Thu, Mar 19, 2015 - Page 12 News List

Children of the ocean

The Evergreen Maritime Museum provides an excellent introduction to Taiwan’s nautical history, emphasizing the nation’s close relationship to the sea and exploration

By Jerome Keating  /  Contributing reporter

A model replica of the Mayflower.

Photo: Jerome Keating

“I must go down to the seas again, to the lonely sea and the sky, and all I ask is a tall ship and a star to steer her by.” So John Masefield opens Sea Fever, a poem in which he addresses our attraction, fascination and relationship with the sea — an attraction that the Chang Yung-Fa Foundation seeks to celebrate with its Evergreen Maritime Museum.

This must-see museum, which opened in 2008, houses some 4,000 maritime artifacts, paintings and nautical instruments that were in the private collection of Evergreen Group (長榮集團) Chairman and founder Chang Yung-fa (張榮發). Born on Penghu, Chang made his fortune in shipping and considers himself a “son of the ocean.” One of his philanthropic dreams was to create this educational museum.

A fascination with the sea is immediately apparent as you walk into the building’s lobby. Of the many ship models that greet visitors, three larger ones stand out. The largest is an Arabian dhow, such as those that plied the trade routes between India and the Arabian Peninsula. Beside that is a model of a treasure ship that would have been used by Chinese mariner Zheng He (鄭和, 1371-1435) and finally an authentic Orchid Island (蘭嶼, also known as Lanyu) caravel canoe fashioned by the Tao Aboriginal people.


Given the country’s location, a maritime culture should be part of Taiwan’s history and destiny. Recent theories indicate that Austronesian culture originated from Taiwan 5,000 years ago and spread overseas reaching as far as Madagascar, New Zealand and Easter Island. Taiwan’s name, Ilha Formosa, came from Portuguese seafarers passing the island, while the Dutch and Spanish made it part of their overseas trade empires. Minnan and Hakka ancestors from China braved the Taiwan Strait to find a new life here. In short, this museum is a much-needed venue to redevelop and promote Taiwan’s maritime culture.


One starts on the fifth floor with the history of ships. Numerous models begin with Egyptian, Phoenician and Roman galleys as well as Viking long boats. With the Age of Sail come the caravel, the carrack and the galleon, all of which enabled Europeans to cross oceans, explore the world and reach Asia. Models include Sir Francis Drake’s galleon, the Golden Hind, which circumnavigated the globe from 1577 to 1580, Captain James Cook’s HMS Endeavor, the Mayflower, the French warship, Le Soleil Royal, the ill-fated Swedish Vasa, tea clipper and speed merchants like the Cutty Sark. These contrast with Chinese junks and Thai galleys.

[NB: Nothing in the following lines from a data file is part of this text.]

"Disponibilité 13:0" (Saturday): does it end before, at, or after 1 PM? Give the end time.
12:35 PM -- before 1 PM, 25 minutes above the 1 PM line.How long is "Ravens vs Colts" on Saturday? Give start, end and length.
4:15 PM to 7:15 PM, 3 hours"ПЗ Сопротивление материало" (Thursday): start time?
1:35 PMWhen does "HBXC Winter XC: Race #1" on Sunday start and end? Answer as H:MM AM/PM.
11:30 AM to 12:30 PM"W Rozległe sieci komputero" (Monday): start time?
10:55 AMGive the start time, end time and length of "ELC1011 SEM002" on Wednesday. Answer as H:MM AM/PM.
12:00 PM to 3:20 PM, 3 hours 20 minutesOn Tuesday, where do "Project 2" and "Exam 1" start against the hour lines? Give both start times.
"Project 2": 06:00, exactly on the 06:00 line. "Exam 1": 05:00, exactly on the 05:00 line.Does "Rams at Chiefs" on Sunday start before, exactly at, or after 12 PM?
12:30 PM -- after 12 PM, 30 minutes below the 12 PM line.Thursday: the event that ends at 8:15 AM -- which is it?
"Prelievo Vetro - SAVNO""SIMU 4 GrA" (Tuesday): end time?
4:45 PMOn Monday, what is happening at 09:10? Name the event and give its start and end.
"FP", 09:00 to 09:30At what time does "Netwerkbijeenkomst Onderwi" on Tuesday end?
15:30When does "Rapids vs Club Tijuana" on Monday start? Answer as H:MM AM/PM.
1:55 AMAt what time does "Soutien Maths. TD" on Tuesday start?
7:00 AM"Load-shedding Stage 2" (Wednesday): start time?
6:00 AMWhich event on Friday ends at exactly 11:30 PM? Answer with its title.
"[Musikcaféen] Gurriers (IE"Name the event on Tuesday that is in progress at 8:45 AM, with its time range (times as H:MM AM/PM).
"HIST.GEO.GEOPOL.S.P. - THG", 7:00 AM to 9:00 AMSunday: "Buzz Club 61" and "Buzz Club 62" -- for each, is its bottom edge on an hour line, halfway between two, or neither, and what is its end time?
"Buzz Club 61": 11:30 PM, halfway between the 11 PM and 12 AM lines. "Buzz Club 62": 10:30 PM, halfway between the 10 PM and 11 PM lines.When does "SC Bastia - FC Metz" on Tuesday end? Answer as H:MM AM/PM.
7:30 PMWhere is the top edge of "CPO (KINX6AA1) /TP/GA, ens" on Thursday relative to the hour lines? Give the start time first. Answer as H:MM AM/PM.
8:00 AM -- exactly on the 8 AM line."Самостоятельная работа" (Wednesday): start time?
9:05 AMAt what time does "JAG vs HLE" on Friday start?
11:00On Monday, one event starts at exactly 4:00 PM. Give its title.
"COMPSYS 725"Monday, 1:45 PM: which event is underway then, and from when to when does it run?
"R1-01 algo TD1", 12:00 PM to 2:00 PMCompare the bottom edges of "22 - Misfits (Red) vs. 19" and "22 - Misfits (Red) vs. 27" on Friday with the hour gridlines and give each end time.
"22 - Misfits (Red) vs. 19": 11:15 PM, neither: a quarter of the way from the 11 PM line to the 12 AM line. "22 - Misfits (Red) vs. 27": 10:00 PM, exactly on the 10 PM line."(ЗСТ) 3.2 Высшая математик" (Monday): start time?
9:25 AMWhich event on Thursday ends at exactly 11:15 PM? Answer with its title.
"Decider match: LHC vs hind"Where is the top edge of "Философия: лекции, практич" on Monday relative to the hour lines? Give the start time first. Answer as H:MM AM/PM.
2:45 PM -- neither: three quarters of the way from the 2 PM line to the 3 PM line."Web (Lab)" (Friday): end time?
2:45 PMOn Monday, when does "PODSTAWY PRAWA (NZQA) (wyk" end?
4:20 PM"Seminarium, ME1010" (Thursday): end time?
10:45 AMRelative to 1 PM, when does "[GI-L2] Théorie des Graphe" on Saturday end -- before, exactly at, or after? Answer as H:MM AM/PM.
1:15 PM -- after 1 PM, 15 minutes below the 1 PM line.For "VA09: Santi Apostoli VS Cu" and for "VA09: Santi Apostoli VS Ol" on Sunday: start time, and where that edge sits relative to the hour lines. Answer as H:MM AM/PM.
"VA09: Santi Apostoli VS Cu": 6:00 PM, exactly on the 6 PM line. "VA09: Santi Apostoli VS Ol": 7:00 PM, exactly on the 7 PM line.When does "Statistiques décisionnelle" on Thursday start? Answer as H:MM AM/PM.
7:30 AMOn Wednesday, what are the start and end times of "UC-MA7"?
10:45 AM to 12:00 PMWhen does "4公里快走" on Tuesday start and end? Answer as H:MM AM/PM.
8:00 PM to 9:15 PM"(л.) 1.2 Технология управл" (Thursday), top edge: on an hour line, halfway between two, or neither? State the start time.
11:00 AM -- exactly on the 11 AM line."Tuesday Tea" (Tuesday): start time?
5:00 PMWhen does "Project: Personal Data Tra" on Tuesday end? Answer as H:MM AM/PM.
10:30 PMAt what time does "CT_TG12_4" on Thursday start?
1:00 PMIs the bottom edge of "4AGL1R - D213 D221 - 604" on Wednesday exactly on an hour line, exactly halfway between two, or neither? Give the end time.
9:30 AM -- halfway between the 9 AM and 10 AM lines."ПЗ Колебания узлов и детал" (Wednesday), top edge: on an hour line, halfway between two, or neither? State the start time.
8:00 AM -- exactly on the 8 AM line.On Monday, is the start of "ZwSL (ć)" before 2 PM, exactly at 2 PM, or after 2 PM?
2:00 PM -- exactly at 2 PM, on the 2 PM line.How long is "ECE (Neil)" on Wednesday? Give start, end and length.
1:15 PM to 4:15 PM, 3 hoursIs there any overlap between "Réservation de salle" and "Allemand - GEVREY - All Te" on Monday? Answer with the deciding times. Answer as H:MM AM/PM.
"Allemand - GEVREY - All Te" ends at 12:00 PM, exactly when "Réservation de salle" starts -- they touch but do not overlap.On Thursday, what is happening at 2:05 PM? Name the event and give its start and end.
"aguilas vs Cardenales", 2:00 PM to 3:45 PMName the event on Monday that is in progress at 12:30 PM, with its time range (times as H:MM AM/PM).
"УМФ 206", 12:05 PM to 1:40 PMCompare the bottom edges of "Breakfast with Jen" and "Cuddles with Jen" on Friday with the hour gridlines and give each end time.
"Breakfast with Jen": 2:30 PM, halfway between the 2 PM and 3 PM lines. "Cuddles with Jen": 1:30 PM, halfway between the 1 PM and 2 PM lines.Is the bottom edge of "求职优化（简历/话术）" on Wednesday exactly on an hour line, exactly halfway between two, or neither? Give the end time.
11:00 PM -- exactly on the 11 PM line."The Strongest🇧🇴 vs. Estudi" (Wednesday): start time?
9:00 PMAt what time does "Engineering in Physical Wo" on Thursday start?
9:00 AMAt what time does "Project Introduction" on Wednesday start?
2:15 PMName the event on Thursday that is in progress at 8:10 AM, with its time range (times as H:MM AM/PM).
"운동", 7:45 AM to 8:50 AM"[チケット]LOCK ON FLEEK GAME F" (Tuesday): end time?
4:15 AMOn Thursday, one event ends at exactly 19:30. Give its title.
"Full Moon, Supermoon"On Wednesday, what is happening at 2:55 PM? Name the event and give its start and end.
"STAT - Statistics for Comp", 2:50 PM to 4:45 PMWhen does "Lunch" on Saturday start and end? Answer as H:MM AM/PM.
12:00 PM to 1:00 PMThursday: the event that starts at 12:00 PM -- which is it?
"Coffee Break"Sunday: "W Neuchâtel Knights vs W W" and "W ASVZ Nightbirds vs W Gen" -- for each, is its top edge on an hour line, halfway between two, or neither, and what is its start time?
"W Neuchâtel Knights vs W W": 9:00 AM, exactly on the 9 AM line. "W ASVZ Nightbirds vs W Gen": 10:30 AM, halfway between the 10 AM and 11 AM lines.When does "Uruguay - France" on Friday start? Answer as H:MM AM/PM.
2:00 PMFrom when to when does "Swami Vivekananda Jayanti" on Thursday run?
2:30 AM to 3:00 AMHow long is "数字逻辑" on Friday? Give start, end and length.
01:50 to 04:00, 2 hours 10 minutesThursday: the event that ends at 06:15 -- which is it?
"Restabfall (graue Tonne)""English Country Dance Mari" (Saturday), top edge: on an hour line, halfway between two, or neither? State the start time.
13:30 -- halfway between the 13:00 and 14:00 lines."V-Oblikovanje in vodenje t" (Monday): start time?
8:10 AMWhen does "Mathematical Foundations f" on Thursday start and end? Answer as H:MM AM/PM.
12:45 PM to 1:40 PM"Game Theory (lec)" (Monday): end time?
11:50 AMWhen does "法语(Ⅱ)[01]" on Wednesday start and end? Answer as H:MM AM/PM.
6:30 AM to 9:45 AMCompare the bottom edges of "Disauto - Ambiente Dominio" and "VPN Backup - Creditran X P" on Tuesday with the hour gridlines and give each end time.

The Age of Steam, diesel engines and propeller driven ships changed everything and so the fourth floor emphasizes modern ships including ocean liners, war ships and the cargo and container ships that made Evergreen famous. Stand out names include the Titanic, the Queen Mary, well known battleships like the Bismarck, Yamoto and Missouri, as well as air craft carriers, submarines and destroyers.

The third floor begins with a wide array of marine paintings from the pre-photography era when ships carried painters to capture and document dramatic sea experiences like storms, battles and port dockings. The floor topic then switches to focus on Taiwan’s role in sea history. Previous floors contrast Asian and Western shipping but here it is all Taiwan. Viewers learn the importance of Taiwan’s currents, trade ports, mapping and products.